Amazon is def a tough competitor, and many malls are expected to close in the near future. But there will be at least a few like the spectrum that's the main attraction.

Currently though, Irvine retail plazas are earning a ridiculous amount of revenue, way higher than other US plazas. So not an immediate threat, but definitely will be interesting how retail will adapt in the future.

*oh shoot, I realized this is titled "cutting into city coffers," as for that I have no idea  ;D

*Also, I would agree supporting mom & pop stores and actually going into stores. But free 2 day shipping is so nice! Buying clothes online is such a pain though (returning due to wrong fit/looks downright awful when you wear), falling back to going into stores to buy them
 
misslavender said:
Hello all!
Irvine Company well knows the threat of online shopping to brick and mortar stores.
Their strategy is to sign on more businesses that are acknowledging the online presence, so they'll most likely invest in a retail store that has at least a good percentage in online sales on top of their brick & mortar stores. Or there will be retail stores that are smaller in size that hold less stock quantities of each item (e.g. only one size small of a shirt, one med, etc), and used mainly for people to pick up/return (I think Nordstroms is testing this concept).

Another way is to lure shoppers with amenities, like the Irvine Spectrum. You have a good mix of the theater, restaurants, retail, ferris wheel...
Or renovate existing retail portfolios, like the renovation at the woodbridge plaza.

Amazon is def a tough competitor, and many malls are expected to close in the near future. But there will be at least a few like the spectrum that's the main attraction.

Currently though, Irvine retail plazas are earning a ridiculous amount of revenue, way higher than other US plazas.

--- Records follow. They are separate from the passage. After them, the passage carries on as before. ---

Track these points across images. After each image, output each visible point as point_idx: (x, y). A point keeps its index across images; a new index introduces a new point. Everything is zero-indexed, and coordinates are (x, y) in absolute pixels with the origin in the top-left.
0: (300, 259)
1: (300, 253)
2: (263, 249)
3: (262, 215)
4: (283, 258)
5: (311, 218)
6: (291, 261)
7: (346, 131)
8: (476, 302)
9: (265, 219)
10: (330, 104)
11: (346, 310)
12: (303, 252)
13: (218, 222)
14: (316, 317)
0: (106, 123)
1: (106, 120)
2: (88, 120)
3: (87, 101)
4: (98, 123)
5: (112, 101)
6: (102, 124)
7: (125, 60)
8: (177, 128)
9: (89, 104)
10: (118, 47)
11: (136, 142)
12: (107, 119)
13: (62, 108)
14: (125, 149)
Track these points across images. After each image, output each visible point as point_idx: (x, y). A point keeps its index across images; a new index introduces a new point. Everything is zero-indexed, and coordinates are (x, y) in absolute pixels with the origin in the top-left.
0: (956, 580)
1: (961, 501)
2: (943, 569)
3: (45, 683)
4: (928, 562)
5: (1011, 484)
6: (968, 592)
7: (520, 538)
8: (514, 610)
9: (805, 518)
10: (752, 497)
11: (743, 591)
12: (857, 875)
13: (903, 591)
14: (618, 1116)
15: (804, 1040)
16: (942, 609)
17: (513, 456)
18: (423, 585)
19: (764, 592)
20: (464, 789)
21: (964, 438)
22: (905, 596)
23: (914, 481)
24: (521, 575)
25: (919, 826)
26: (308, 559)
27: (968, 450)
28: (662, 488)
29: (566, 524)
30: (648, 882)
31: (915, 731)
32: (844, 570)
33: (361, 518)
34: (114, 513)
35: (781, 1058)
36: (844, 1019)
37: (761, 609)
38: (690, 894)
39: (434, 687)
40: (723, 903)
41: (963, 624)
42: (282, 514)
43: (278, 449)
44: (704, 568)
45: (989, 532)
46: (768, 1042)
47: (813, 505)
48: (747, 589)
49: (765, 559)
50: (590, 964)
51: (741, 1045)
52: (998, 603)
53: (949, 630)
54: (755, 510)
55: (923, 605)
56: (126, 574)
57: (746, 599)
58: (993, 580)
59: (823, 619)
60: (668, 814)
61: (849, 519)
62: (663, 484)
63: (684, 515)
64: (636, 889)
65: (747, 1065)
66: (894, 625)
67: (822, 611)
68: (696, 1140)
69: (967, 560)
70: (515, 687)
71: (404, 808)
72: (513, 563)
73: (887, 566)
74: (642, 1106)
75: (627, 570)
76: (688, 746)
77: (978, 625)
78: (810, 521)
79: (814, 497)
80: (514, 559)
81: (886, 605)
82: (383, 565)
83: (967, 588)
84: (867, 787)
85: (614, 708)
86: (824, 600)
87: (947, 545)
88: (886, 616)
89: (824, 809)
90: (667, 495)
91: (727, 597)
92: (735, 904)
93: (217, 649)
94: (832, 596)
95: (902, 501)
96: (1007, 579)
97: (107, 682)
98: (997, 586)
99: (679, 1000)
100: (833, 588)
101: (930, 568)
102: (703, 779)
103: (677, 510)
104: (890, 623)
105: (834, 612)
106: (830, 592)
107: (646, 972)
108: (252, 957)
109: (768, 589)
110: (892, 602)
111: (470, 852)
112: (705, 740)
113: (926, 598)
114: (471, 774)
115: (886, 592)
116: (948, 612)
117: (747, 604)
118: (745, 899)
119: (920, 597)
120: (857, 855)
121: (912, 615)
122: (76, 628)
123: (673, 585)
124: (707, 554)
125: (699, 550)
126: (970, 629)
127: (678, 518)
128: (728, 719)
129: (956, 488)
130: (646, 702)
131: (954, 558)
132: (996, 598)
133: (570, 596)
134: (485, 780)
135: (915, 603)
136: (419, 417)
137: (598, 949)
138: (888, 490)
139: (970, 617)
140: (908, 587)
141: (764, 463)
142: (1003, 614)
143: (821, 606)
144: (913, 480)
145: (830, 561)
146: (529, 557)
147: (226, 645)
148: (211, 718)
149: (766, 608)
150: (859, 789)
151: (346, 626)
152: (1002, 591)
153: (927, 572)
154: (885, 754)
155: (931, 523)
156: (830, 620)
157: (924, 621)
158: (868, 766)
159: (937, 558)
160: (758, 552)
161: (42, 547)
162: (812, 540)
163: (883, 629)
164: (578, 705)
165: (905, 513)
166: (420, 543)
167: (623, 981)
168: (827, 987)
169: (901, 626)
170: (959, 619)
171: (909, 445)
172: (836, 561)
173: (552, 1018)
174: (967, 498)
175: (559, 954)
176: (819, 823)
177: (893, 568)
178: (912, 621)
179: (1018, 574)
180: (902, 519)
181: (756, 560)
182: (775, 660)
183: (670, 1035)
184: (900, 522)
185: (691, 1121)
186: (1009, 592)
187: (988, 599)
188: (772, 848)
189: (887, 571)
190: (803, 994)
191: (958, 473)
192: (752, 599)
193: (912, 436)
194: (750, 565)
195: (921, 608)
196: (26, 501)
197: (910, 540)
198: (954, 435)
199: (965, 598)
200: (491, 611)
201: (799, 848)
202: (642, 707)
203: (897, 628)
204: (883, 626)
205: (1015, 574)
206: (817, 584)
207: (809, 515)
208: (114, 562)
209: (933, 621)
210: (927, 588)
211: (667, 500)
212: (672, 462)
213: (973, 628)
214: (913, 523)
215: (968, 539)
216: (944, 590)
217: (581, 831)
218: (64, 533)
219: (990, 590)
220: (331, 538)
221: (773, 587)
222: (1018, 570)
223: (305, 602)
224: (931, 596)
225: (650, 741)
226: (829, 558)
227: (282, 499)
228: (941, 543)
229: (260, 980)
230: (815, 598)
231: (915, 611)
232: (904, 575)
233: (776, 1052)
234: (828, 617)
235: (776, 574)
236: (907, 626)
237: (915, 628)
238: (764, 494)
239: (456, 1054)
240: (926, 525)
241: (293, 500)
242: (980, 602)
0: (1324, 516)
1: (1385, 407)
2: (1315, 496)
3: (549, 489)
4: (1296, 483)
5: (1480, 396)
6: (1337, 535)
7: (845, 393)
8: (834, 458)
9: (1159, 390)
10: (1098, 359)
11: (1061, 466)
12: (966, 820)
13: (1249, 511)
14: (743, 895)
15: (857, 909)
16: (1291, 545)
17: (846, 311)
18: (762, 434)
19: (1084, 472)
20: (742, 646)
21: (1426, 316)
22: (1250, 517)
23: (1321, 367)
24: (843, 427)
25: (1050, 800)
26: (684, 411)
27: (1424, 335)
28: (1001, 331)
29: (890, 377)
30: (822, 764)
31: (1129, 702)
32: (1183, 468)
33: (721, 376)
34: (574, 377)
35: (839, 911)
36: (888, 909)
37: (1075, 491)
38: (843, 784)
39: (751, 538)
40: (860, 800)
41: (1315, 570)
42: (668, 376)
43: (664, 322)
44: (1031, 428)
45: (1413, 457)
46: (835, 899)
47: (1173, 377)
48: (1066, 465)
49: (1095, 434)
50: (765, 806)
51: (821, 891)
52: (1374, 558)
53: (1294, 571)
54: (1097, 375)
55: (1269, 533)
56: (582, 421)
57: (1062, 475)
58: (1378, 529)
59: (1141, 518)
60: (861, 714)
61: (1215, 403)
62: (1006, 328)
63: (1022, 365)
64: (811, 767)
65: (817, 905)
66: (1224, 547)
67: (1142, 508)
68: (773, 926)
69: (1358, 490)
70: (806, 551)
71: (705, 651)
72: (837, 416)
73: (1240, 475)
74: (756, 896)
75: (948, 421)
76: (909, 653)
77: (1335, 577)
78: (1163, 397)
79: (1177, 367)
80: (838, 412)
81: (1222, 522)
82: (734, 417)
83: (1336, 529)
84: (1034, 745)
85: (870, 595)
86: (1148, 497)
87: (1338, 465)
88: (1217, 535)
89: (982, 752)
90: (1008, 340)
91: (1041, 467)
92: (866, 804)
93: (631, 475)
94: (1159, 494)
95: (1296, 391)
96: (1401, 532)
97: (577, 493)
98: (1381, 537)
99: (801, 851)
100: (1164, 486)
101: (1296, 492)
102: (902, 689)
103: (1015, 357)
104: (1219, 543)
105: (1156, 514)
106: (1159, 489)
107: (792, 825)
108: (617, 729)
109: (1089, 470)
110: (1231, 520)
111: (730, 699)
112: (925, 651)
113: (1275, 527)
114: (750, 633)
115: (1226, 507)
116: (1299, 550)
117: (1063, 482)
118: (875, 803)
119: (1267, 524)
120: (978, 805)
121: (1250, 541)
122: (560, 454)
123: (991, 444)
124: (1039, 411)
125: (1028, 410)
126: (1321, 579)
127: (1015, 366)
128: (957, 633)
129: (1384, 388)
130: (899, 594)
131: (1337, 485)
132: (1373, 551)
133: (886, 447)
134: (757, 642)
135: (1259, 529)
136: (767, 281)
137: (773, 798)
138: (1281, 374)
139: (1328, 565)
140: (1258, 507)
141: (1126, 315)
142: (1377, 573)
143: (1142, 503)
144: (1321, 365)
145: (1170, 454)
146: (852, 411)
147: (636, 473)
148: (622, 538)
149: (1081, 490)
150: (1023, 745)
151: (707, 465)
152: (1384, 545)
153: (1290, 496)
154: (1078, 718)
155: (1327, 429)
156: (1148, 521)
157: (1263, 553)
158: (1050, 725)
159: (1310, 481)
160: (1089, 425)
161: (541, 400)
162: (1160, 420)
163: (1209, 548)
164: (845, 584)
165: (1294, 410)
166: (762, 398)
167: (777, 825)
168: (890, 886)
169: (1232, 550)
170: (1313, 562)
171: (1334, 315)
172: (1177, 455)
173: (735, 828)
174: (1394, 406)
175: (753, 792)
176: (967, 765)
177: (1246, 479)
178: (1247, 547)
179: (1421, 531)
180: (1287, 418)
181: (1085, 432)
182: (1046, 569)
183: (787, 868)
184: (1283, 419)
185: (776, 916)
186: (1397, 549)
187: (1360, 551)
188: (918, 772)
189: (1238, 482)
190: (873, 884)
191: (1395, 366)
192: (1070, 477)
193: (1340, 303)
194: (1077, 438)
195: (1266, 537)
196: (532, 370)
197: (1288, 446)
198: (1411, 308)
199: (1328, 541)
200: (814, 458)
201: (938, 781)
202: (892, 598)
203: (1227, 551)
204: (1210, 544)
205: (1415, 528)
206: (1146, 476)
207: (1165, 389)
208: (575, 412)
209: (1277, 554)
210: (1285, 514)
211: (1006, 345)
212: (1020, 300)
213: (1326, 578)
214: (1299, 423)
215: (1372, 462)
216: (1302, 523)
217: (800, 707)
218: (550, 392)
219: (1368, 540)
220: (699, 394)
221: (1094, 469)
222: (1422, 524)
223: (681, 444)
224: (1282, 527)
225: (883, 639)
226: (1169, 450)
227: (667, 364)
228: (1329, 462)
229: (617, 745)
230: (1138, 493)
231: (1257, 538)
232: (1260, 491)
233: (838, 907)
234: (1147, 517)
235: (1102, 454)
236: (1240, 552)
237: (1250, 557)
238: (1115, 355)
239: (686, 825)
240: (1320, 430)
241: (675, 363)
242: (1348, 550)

So not an immediate threat, but definitely will be interesting how retail will adapt in the future.

*oh shoot, I realized this is titled "cutting into city coffers," as for that I have no idea  ;D

*Also, I would agree supporting mom & pop stores and actually going into stores. But free 2 day shipping is so nice! Buying clothes online is such a pain though, falling back to going into stores to buy them

Maybe the solution is to open more 85c bakery cafe locations.
 
A "Shop Irvine" campaign doesn't make sense.  Online shopping isn't going anywhere.  Free market -> rational consumers will choose the best value.

The city should consider cutting expenditures instead of asking for charity hand outs from it's already heavily taxed constituents.

And yah, like others have said, ensure that sales tax regulations are being followed. 

When a private business sees it's revenue stream disrupted it must innovate and increase efficiency.  Get on board Irvine government.